Court Opinion

ID: 4881164
Source: CourtListenerOpinion
Date Created: 2021-09-02 21:58:02.262919+00
Date Added: 2024-06-11T08:03:19.477959
License: Public Domain

JAMES R. KNOTT, Deputy Commissioner.
At about 4 P.M. on August 31, 1951 Lester Maddox suffered an attack of heat exhaustion in the course of his work as an employee of Twin City Waste Paper Company in West Palm Beach, which resulted in his death a few hours later.
The claims of Rosa Lee Maddox and Annie E. Hammock, as widow and mother, respectively, of the deceased employee for the benefits of the Act are controverted by the insurance carrier for the employer of the deceased on the principal ground that his death was not due to injury by accident, as required by the Act.
The evidence shows that the deceased customarily performed hard manual labor in connection with the operation of a tin press, a device for compressing junked metal into bales, and a paper baler, in a location exposed to sunlight, particularly to afternoon sunlight, on his employer’s premises. The weather on the day of his fatal attack of heat exhaustion was hot, although no hotter than usual for that month. The presence of quantities of metal in the junk yard in which deceased worked contributed to the heat, and a structure on the premises tended to obstruct the prevailing breeze. The deceased had been per*193forming his customary work in the usual manner, just prior to his symptoms of heat exhaustion; no incident of an unusual nature preceded his collapse.
It is conceded by the carrier that deceased’s heat exhaustion occurred in the course of his employment. The evidence shows that the deceased was exposed to greater hazards of heat exhaustion in the performance of the work required of him at the time and place of this employment than those experienced by other people generally in the locality, and thus establishes that his heat exhaustion also arose out of the employment, i.e:, resulted from a risk incident to the employment.
The question for decision relates to whether deceased’s heat exhaustion was due to “injury by accident,” within the intendment of section 440.02(19) F.S.A., which defines the term “accident” as “only an unexpected or unusual event, happening suddenly.”
Under the principles followed by the Supreme Court of Florida in the case of Alexander Orr, Jr., Inc. v. Industrial Commission, 176 So. 172, and in Duff Hotel Company v. Ficara, 7 So. 2d 790, the deceased’s heat exhaustion would appear to constitute an injury by accident, as well as an injury arising out of and in the course of the employment. Under the liberal doctrine of those cases, the term “accident,” as expressed in the Ficara case, could be applied to “that which happens by chance or casually, that which proceeds from an unknown cause or the unusual which sometimes results from known causes” (italics supplied) ; the sudden “unexpected or unusual event” required to constitute the “accident” could be the unusual result of any ordinary act performed in the course of an employee’s usual work. In other words, the unexpected injury or the unexpected development of a disabling condition could in itself be said to constitute the “accident,” and it was not necessary that the “accident” precede the injury and be separate and distinct from the injury.

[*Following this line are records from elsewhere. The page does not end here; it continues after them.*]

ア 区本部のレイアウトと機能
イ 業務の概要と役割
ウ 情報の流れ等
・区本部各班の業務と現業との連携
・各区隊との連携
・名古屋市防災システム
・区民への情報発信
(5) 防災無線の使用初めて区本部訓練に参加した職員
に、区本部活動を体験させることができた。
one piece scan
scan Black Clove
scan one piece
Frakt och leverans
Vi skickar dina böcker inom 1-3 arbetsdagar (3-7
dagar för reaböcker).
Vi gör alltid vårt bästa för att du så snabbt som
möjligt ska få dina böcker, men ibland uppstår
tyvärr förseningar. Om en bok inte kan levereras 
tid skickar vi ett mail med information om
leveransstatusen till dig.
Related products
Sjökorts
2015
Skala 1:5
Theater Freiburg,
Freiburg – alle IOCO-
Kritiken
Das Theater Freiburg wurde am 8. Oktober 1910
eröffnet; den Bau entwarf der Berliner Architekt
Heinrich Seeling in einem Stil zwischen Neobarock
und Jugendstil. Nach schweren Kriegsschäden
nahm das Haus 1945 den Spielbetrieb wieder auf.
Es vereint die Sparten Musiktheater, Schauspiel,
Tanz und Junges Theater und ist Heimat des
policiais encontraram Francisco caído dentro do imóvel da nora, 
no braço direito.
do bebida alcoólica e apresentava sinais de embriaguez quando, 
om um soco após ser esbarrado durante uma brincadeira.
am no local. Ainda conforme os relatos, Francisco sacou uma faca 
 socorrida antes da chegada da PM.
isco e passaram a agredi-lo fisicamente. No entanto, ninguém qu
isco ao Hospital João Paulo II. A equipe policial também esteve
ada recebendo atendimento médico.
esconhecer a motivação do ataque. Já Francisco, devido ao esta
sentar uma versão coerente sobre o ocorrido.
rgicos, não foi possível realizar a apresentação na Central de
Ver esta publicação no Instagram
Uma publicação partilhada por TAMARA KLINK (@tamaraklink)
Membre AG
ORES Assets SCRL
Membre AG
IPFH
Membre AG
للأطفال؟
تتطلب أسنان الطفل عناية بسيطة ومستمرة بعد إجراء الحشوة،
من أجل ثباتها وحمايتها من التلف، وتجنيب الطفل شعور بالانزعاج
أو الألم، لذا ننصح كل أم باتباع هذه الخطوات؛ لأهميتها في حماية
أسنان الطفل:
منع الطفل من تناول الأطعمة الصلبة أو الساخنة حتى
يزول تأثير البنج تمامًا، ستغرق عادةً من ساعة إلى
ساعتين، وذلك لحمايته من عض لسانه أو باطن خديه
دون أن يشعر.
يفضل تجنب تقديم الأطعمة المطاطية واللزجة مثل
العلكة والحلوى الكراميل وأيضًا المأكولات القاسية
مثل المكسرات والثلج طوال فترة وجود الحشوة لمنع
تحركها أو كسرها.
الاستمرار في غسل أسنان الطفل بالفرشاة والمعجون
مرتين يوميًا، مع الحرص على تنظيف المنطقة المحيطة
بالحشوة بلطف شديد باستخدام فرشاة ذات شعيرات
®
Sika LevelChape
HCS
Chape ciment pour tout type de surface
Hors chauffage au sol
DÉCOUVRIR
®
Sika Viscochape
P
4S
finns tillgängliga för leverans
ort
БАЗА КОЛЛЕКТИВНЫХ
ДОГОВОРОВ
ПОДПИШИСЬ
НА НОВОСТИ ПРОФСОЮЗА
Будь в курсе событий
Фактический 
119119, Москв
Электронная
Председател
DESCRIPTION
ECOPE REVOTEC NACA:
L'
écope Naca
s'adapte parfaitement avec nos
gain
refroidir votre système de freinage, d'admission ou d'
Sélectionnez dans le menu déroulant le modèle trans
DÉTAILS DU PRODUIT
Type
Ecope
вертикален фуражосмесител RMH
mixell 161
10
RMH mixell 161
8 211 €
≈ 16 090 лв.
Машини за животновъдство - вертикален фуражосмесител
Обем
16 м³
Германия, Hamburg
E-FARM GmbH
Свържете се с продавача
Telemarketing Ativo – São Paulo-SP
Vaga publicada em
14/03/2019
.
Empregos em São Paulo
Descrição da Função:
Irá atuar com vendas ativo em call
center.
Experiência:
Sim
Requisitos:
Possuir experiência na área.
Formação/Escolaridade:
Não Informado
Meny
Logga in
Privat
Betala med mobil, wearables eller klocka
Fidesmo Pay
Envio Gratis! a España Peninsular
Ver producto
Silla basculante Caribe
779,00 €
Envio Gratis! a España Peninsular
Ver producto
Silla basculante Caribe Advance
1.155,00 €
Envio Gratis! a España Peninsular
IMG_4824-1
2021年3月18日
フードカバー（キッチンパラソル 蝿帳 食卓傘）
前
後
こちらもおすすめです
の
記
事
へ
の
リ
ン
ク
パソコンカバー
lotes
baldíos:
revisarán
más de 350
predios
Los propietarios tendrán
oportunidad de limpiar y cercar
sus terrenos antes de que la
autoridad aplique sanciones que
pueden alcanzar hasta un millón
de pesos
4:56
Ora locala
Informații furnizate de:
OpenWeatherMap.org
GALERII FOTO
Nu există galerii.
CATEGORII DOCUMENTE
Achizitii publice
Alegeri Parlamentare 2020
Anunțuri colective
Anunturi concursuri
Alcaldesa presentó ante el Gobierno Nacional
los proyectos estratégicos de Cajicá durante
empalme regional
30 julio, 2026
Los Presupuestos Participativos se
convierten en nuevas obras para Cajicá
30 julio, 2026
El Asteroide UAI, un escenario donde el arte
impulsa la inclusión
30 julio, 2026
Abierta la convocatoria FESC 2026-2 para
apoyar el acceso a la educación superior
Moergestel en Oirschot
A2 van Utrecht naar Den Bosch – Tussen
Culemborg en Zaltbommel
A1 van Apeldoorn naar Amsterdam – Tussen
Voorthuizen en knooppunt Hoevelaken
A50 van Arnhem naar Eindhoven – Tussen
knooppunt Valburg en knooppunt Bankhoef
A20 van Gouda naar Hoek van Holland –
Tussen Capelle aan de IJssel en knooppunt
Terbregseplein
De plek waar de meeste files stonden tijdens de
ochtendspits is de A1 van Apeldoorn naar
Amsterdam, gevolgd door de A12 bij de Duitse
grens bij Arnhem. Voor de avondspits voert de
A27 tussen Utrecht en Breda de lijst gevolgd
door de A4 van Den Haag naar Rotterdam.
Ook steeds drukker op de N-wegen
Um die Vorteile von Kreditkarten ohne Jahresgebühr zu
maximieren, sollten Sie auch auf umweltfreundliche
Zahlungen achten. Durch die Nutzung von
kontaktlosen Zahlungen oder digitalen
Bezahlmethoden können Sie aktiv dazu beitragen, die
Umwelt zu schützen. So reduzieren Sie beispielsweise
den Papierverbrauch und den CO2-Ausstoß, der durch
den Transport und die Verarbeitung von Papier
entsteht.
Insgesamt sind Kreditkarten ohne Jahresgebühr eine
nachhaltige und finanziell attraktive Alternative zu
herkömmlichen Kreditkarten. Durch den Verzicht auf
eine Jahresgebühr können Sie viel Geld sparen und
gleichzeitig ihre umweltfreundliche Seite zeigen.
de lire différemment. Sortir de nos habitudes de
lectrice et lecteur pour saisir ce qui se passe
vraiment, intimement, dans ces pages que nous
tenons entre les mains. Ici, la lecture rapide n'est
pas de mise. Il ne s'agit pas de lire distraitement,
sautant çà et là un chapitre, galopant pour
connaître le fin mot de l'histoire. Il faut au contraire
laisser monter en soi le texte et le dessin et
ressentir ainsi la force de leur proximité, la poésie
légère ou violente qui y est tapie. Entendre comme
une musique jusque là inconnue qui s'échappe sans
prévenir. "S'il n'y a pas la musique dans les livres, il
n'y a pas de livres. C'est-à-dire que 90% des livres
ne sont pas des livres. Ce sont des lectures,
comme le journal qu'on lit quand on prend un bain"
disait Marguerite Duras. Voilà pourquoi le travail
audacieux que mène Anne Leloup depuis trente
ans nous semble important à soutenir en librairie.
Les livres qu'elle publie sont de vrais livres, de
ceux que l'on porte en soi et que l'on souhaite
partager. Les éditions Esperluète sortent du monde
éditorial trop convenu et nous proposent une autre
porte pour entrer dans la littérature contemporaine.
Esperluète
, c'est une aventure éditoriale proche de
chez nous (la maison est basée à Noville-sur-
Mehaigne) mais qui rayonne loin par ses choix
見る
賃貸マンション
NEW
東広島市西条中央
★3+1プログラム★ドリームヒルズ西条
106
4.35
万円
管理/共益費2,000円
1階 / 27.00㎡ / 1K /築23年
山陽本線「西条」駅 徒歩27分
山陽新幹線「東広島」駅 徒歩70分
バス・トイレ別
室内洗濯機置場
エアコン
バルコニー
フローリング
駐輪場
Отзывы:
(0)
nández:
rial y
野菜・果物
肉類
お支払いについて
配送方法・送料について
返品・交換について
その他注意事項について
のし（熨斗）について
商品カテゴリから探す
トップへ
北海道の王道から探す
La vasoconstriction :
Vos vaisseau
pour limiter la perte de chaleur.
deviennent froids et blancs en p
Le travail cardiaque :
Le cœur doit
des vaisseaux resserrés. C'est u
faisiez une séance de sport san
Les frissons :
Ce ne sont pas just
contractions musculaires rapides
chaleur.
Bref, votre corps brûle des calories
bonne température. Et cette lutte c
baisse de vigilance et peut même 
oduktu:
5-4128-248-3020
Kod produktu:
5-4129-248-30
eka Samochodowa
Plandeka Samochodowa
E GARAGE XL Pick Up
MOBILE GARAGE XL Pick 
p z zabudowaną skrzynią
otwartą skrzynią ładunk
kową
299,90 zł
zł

Our Supreme Court, however, has had further occasion in several more recent cases to construe the term “accident,” as used in the Act, and has plainly now adopted a different and more strict interpretation of that term. Under the principles now laid down by the court, the event constituting the accident is required to be separate and distinct from the injury itself, and to precede the injury. The occurrence of the injury alone, *194or the appearance of disabling symptoms, cannot in itself be said to constitute the required accident. See McNeill v. Thompson (Fla.), 53 So. 2d 868; Brooks-Scanlon, Inc. v. Lee (Fla.), 44 So. 2d 650; Cleary Bros. Construction Co. v. Nobles (Fla.), 23 So. 2d 525; Peterson v. City Commission of Jacksonville (Fla.), 44 So. 2d 423; City of Tallahassee v. Roberts (Fla.), 21 So. 2d 712; LeViness v. Mauer (Fla.), 53 So. 2d 113. In the case last cited, the claimant suffered a heart attack while at work. The court said:
“Obviously there was no accident preceding the heart attack and we have unequivocally held that the injury itself will not suffice to constitute the accident.”
The evidence in the present case, as noted above, does not show the occurrence of an unexpected or unusual event preceding the onset of deceased’s symptoms, or separate and distinct therefrom. He was not subjected to any unusual strain or exertion uncommon to the type of work he was accustomed to doing (it might be noted that under the rule applied by the court in LeViness v. Mauer, supra, even an injury due to unusual exertion cannot be considered an “injury by accident”); nor were any of the various physical positions required by his work unusual. The evidence fails to show any sudden occurrence of an unusual nature which contributed to or brought about his symptoms.
Claimants apparently base their claim squarely upon the doctrine of the Orr case, supra, in which, as in the present instance, there was no occurrence of an accident within the rule now followed by our Supreme Court.
The rule presently followed by the court will be adopted in the consideration of the instant claim. Accordingly, it must be held that the deceased’s fatal heat exhaustion was not the result of injury by accident, and the claims are denied.